[AIM OF THE EXERCISE] For the entries that follow, set down each one exactly and drop any pictures.

Limb landmark coordinates:
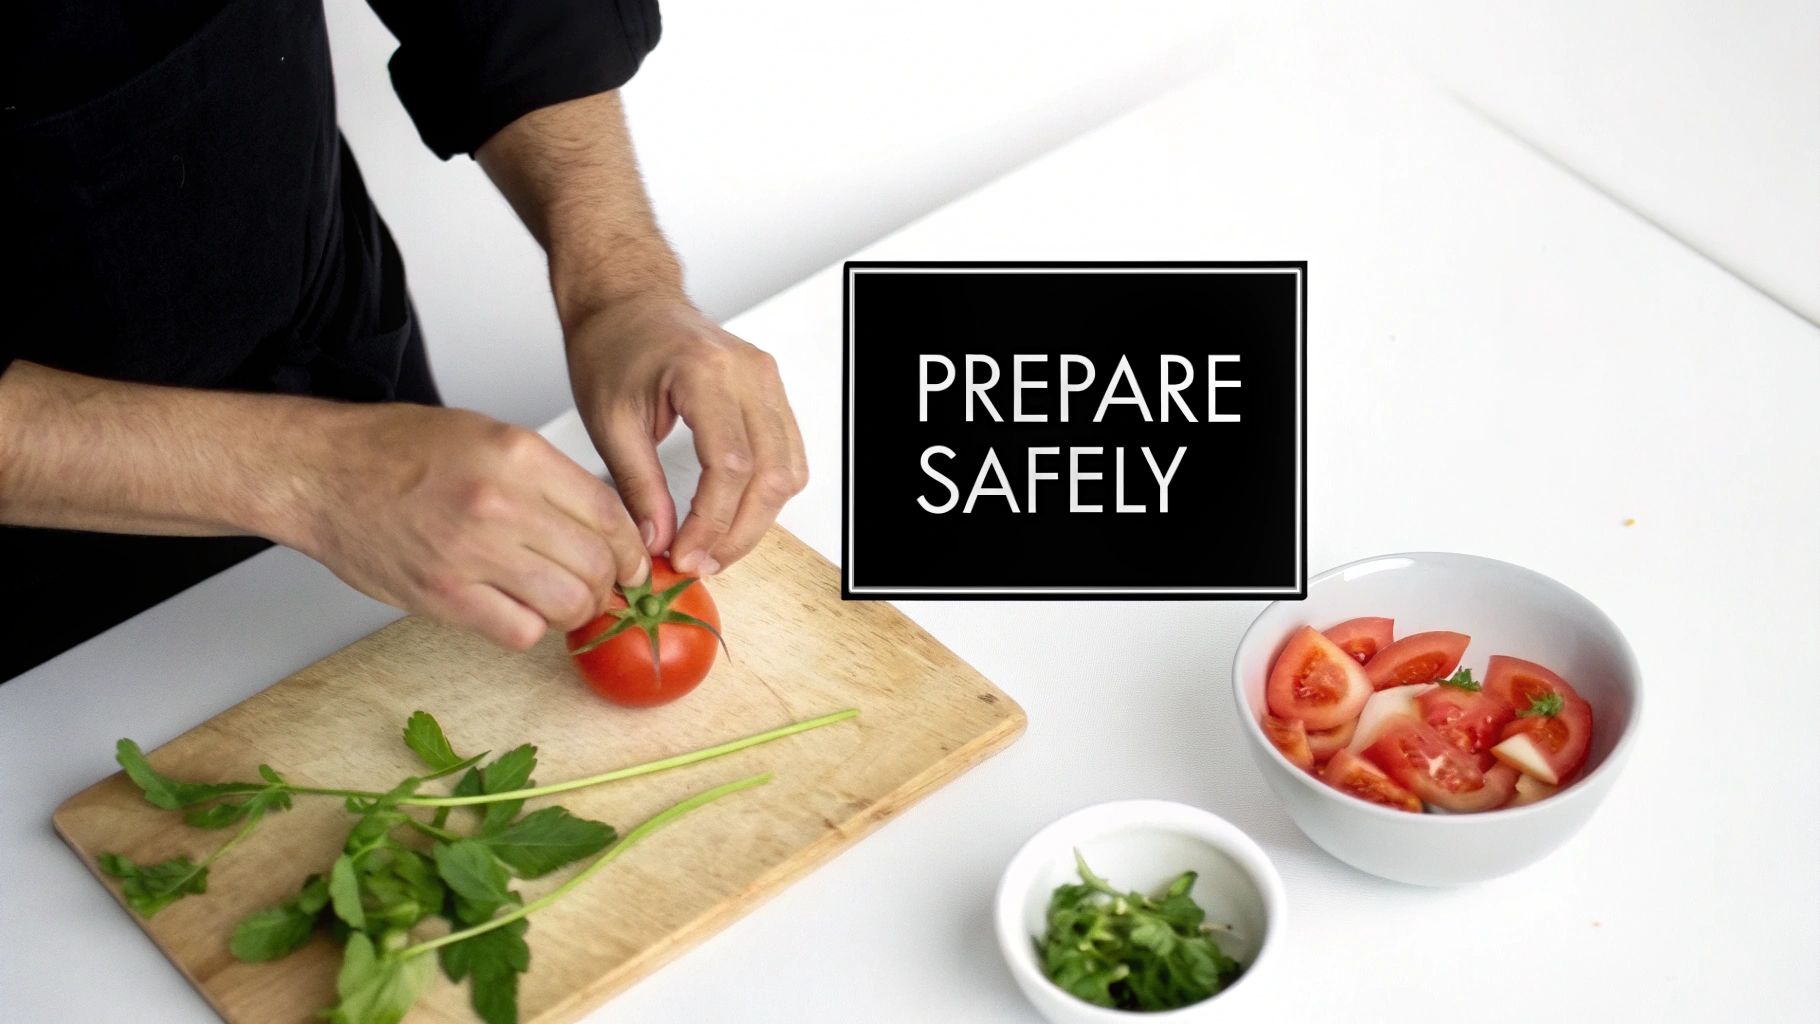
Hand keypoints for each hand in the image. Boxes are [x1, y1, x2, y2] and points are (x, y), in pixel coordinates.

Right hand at [293, 404, 649, 649]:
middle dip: (609, 583)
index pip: (609, 514)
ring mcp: (470, 552)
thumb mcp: (490, 435)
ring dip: (573, 611)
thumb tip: (606, 524)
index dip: (631, 548)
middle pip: (596, 564)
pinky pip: (519, 631)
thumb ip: (550, 478)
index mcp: (519, 456)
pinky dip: (530, 628)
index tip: (635, 562)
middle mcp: (500, 502)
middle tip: (600, 586)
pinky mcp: (442, 595)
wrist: (322, 472)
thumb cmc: (399, 451)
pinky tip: (518, 609)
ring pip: (566, 605)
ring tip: (559, 600)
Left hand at [564, 297, 807, 575]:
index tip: (684, 554)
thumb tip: (658, 541)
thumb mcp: (609, 421)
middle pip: (770, 475)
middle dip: (737, 532)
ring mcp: (767, 380)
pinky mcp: (771, 392)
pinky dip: (766, 494)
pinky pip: (788, 455)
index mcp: (705, 372)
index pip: (730, 466)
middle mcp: (749, 373)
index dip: (711, 522)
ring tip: (714, 547)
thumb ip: (637, 486)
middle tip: (700, 562)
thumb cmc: (613, 344)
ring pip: (788, 471)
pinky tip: (732, 515)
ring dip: (756, 520)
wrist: (628, 301)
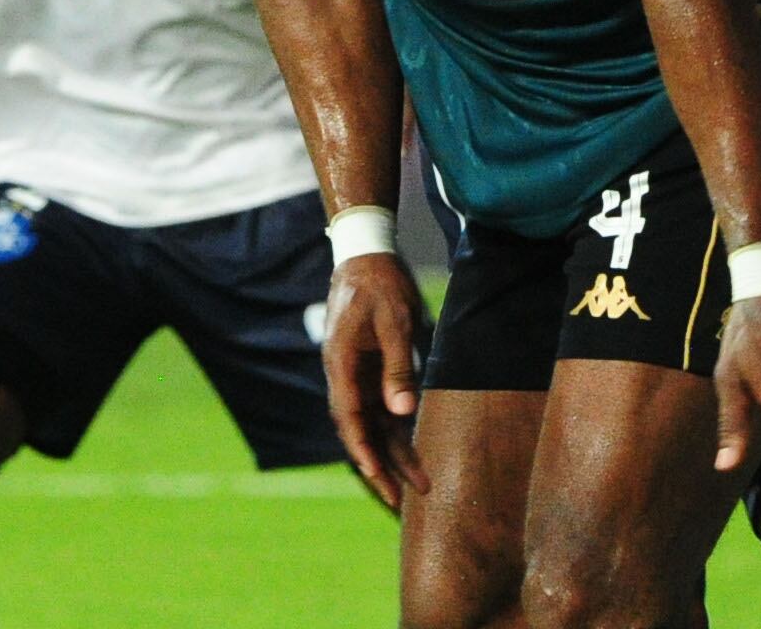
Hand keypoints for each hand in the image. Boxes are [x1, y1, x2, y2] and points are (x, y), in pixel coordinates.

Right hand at [319, 254, 427, 510]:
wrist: (367, 257)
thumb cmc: (380, 285)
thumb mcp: (394, 322)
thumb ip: (397, 368)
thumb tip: (402, 412)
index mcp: (341, 363)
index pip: (349, 416)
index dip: (362, 448)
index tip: (376, 474)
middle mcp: (345, 376)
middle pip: (360, 430)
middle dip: (380, 467)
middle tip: (399, 502)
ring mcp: (356, 375)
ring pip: (373, 425)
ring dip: (392, 455)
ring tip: (418, 487)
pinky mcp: (370, 372)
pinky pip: (381, 411)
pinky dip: (395, 434)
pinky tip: (411, 454)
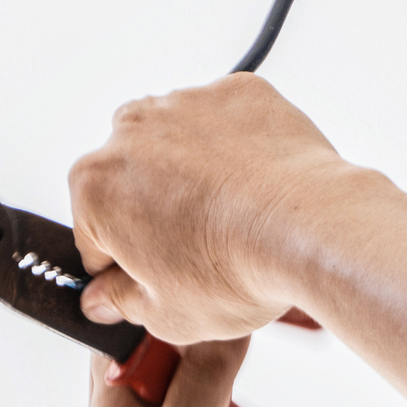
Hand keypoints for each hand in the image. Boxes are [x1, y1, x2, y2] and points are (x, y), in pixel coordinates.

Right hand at [72, 74, 366, 343]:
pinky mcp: (240, 92)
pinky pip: (230, 120)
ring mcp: (188, 104)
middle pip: (133, 180)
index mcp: (95, 184)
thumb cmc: (238, 266)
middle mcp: (132, 131)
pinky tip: (260, 183)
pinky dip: (241, 145)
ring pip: (179, 143)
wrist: (311, 227)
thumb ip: (121, 302)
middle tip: (200, 245)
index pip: (95, 232)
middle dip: (155, 209)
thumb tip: (106, 297)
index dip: (124, 261)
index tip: (152, 272)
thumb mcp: (164, 314)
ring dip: (195, 171)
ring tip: (236, 214)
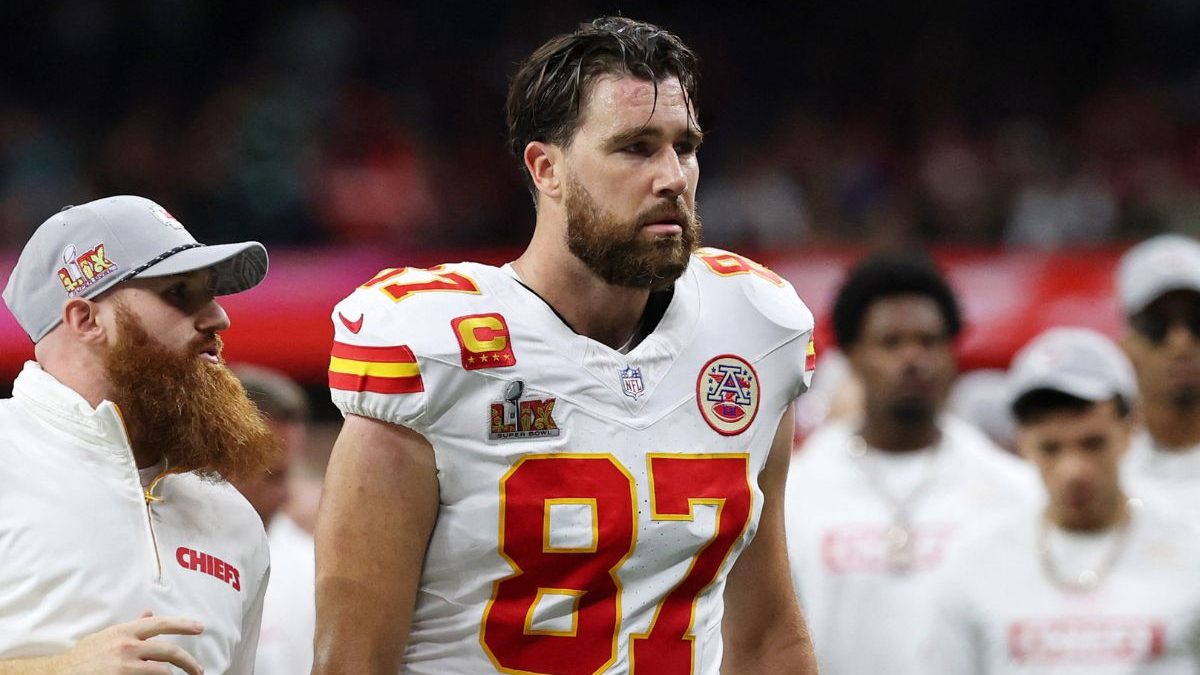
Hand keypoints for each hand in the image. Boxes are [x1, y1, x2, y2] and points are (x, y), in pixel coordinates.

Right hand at [53, 611, 204, 674]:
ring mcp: (125, 665)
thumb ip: (131, 627)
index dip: (183, 625)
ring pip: (162, 670)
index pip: (161, 624)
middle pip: (169, 651)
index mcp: (125, 631)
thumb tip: (149, 613)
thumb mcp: (106, 636)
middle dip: (188, 661)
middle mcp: (128, 646)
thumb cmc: (83, 656)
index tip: (200, 627)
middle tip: (198, 670)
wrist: (58, 674)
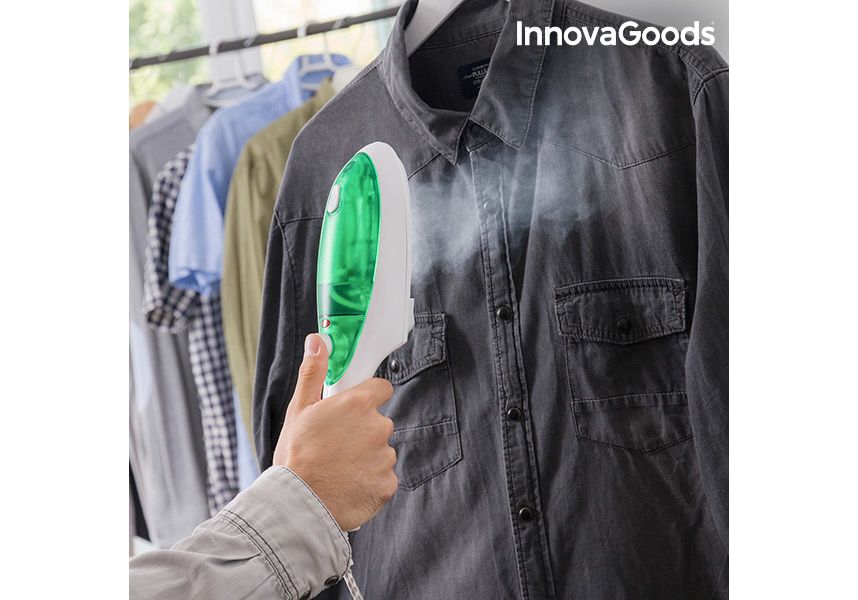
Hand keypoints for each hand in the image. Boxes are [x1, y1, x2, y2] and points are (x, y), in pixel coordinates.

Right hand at [273, 334, 397, 530]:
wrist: (298, 505)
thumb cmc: (295, 457)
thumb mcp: (299, 409)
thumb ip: (313, 373)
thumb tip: (317, 340)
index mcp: (357, 404)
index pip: (381, 388)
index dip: (368, 397)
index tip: (353, 410)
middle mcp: (378, 427)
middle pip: (379, 422)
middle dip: (363, 431)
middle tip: (336, 446)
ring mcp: (385, 457)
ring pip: (381, 451)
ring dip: (366, 458)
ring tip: (338, 469)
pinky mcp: (388, 484)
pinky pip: (384, 477)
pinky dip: (370, 482)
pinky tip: (348, 485)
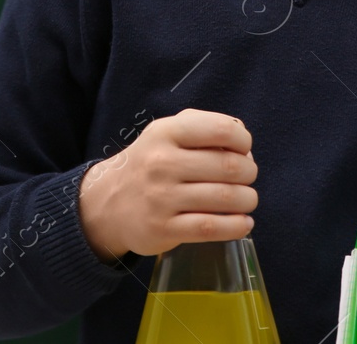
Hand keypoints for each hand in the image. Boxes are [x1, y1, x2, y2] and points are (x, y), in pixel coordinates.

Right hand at [77, 107, 256, 261]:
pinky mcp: (163, 229)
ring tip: (246, 200)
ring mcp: (161, 198)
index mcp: (166, 132)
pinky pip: (212, 228)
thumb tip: (243, 144)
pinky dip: (237, 226)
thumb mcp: (166, 133)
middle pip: (229, 166)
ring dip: (247, 199)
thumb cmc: (149, 164)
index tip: (244, 150)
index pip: (221, 129)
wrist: (107, 203)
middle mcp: (162, 163)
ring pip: (225, 198)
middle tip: (246, 178)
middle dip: (249, 172)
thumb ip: (203, 126)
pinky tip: (243, 223)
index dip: (243, 140)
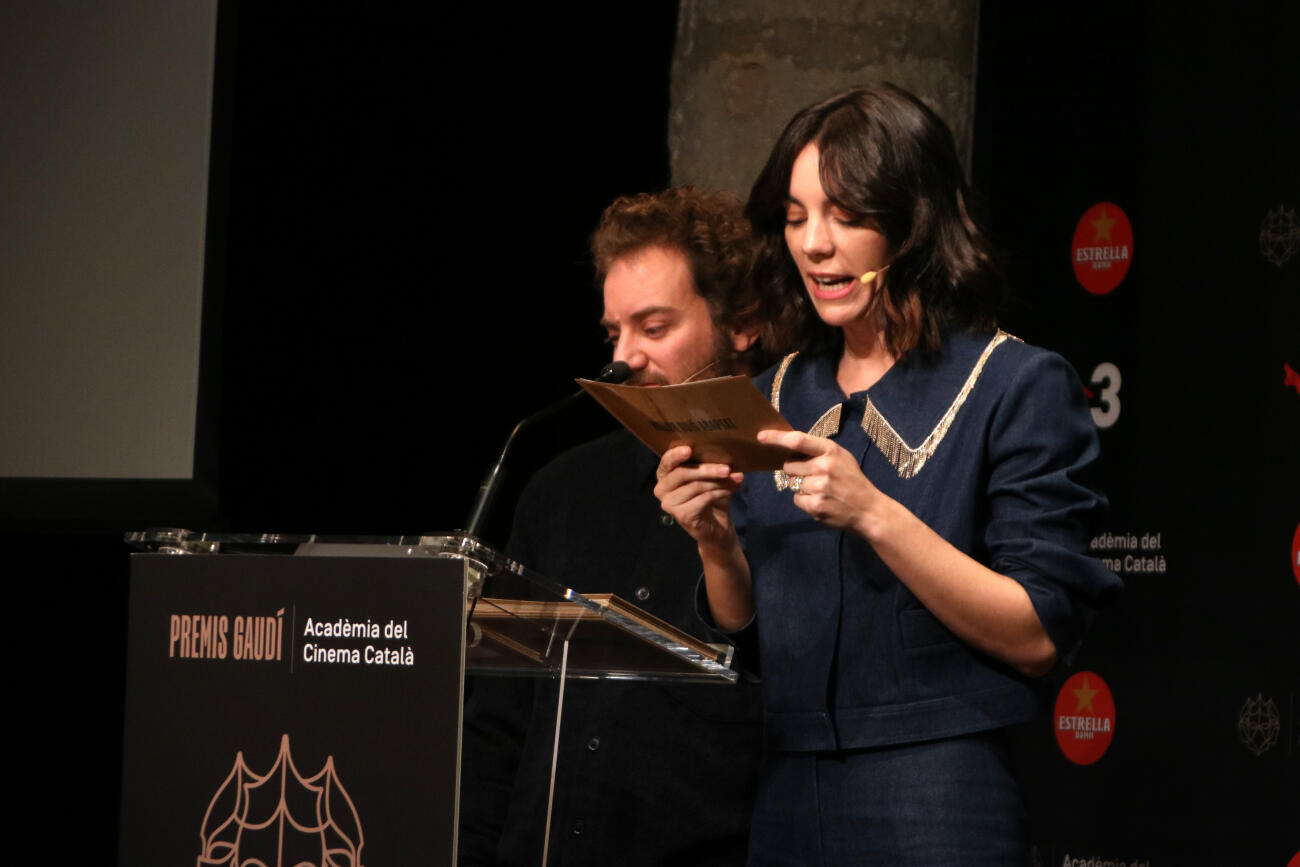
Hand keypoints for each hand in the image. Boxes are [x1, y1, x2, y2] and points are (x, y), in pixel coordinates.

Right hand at [653, 445, 743, 548]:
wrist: (716, 526)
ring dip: (719, 482)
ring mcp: (669, 504)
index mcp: (665, 475)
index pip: (666, 462)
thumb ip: (708, 464)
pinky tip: (731, 490)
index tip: (689, 449)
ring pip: (695, 486)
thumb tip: (724, 453)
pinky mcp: (681, 516)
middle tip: (727, 468)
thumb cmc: (710, 497)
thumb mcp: (708, 477)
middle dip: (707, 469)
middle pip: (682, 473)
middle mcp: (662, 489)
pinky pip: (703, 499)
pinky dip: (720, 493)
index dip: (675, 455)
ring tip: (736, 479)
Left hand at [757, 429, 880, 535]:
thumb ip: (818, 451)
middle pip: (788, 466)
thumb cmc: (852, 480)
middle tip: (813, 477)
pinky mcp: (816, 505)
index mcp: (830, 450)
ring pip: (792, 484)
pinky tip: (821, 501)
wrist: (869, 509)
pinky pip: (796, 499)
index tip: (761, 437)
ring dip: (801, 487)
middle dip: (795, 471)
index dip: (777, 438)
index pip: (798, 440)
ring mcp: (820, 487)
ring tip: (821, 490)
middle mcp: (824, 466)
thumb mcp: (841, 457)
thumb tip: (788, 447)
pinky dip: (805, 501)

[WRITTEN SOLUTION]
Hand keypoints for each hand in the image. Boxes are [x1, y1, x2, y2] and points are (x, y), in pixel coordinates.

Right hand at [293, 404, 649, 649]:
middle dip: (609, 583)
index pip: (609, 514)
ring mcp: (470, 552)
thumb mcp: (490, 435)
ring dip: (573, 611)
thumb tip: (606, 524)
index dip: (631, 548)
middle pip: (596, 564)
pinky pip: (519, 631)
thumb ip: (550, 478)
index mcp: (519, 456)
pinky dip: (530, 628)
index tip: (635, 562)
middle mcp: (500, 502)
middle tip: (600, 586)
pinky mcp: (442, 595)
wrist: (322, 472)
thumb cmc: (399, 451)
pinky tip: (518, 609)
ring pip: (566, 605)
ring tip: (559, 600)
Left hand at [564, 297, 807, 575]:
index tip: (684, 554)
thumb tip: (658, 541)
thumb mcp: (609, 421)
middle pip: (770, 475)
middle dip: (737, 532)
ring mcp: (767, 380)
pinky mcp: (771, 392)
pinky dip: (766, 494)
pinky pip: (788, 455)
index mcp: (705, 372)
index pip: (730, 466)
middle mcp: (749, 373)
index dip: (711, 522)
ring tip: (714, 547)
thumb ip: (637, 486)
middle tip: (700, 562)
thumb cmc: (613, 344)
ring pip: (788, 471)
pinky tip: (732, 515)
ring dip: (756, 520)
wrist: (628, 301)
Hand keypoints for each hand in the image. Boxes are [x1, y1, x2, y2] and points are (x, y), in pixel coordinates.

Right hand at [319, 254, 427, 510]:
wrist: (367, 257)
thumb cmc: (380, 285)
thumb mcp: (394, 322)
thumb ip: (397, 368)
thumb tip: (402, 412)
index mcp: (341, 363)
index pip: (349, 416)
index dip: (362, 448)
index tip: (376, 474)
middle mcp: (345, 376)
middle pip: (360, 430)
middle dip: (380, 467)
middle tip: (399, 502)
ring mcp: (356, 375)
ring pip: (373, 425)
ring dip: (392, 455)
ring tip: (418, 487)
pinky mcp: (370, 372)
pinky pip: (381, 411)
pinky dip: (395, 434)
pinky tip: (411, 454)
Hand keypoints for each hand in the image. Boxes are [x1, y1, x2, y2] and points are (x, y), in pixel coordinates.

Right hand at [72, 74, 366, 343]:
pinky mcp: (240, 92)
pinky pip: (230, 120)
ring mcp: (188, 104)
middle pip: (133, 180)
index mcp: (95, 184)
thumb cmc: (238, 266)
middle mcp: (132, 131)
pinky tip: (260, 183)
pinky dip: (241, 145)
ring pip: (179, 143)
wrist: (311, 227)
thumb ip: (121, 302)
middle tip: (200, 245)
index pip: (95, 232)
middle dip: (155, 209)
thumb tip: (106, 297)
index dip: (124, 261)
index tip: (152, 272)
thumb mcp: (164, 314)
ring dip: (195, 171)
ring tip: (236, 214)
Hand keypoints for each hand in the image. Boxes are [x1, y1, x2, y2] and points are (x, y), in pixel coordinates.

Right hand at [53, 611, 204, 674]:
ring mcp: (125, 665)
thumb ip: (131, 627)
index dip: (183, 625)
ring pip: (162, 670)
index pip: (161, 624)
middle pip: (169, 651)
index mcp: (125, 631)
thumb tip: (149, 613)
thumb mcp: (106, 636)
middle dip: (188, 661)
middle mcp: (128, 646)
thumb cmc: (83, 656)
index tip: (200, 627)
middle tip: (198, 670)
wrist: (58, 674)
Hand keypoints for each hand in the image. Boxes are [x1, y1, x2, y2] and points are (x, y), in pixel coordinates.

Right hand at [273, 334, 397, 530]:
wrist: (298, 505)
thumb cmc: (295, 457)
thumb mcp: (299, 409)
thumb ip: (313, 373)
thumb tip: (317, 340)
index mcp: (357, 404)
index pip: (381, 388)
index dip: (368, 397)
index tip: (353, 410)
middle mcp: (378, 427)
middle pip: (379, 422)
middle dip: (363, 431)
middle tip: (336, 446)
ring mcp: (385, 457)
ring pip: (381, 451)
ring dip: (366, 458)
ring tip: (338, 469)
pinky mcp: (388, 484)
pinky pip: (384, 477)
pinky dip: (370, 482)
pinky tip: (348, 485)
Hand keypoints for each hand in the image. Boxes are [x1, y1, x2, y2] and points are (x, y), in pixel coordinates.

Right hand at [77, 107, 256, 261]:
pinky mcp: (163, 229)
ring tip: (246, 200)
ring mcp: (161, 198)
index mcp: (166, 132)
pinky pip: (212, 228)
thumb tip: (243, 144)
pinky dip: (237, 226)
thumb mcp: (166, 133)
middle pip: (229, 166)
ring dip: (247, 199)
thumb cmc: (149, 164)
index tip: (244, 150)
index pip: (221, 129)
wrist: (107, 203)
middle mcp: (162, 163)
ring pip: (225, 198)
middle tip: (246, 178)
middle dip: (249, 172)
thumb ip: (203, 126)
pinky tip: (243, 223)
index dip: (243, 140)
Hand keypoints for each hand in the image. Boxes are [x1, y1, x2, y2] and points are (x, y), in pixel coordinates.

Right hand at [653, 445, 743, 548]:
wrist: (716, 526)
ring dip: (719, 482)
ring mcp: (669, 504)
index mcp: (665, 475)
index pip: (666, 462)
thumb ip: (708, 464)
pinky tip: (731, 490)
index tip: (689, 449)
ring pip: (695, 486)
thumb tip: (724, 453)
pinky mcp: (681, 516)
middle tip: (727, 468)
thumb cmc: (710, 497)
thumb mcp: (708, 477)
middle dip: (707, 469)
middle pip: (682, 473)
middle mcp: (662, 489)
pinky pip: (703, 499)
pinky dip: (720, 493)
index dip: (675, 455)
ring tip: (736, 479)
Left hand at [757, 429, 880, 535]:
thumb ip: (818, 451)
middle pip: (788, 466)
thumb cmc: (852, 480)
middle tip: (813, 477)
pinky mcp: (816, 505)
index mcp: (830, 450)
ring pip: (792, 484)
pinky tip: (821, 501)
wrist: (869, 509)
pinky pip: (796, 499)
index tip: (761, 437)
ring dip: (801, 487)
middle dip: (795, 471)
index dip: (777, 438)
index pip: (798, 440)
ring mcp: (820, 487)
ring tip: (821, 490)
middle mcp: (824, 466)
thumb mcp: (841, 457)
thumb tip: (788, 447)
pinky dip: (805, 501)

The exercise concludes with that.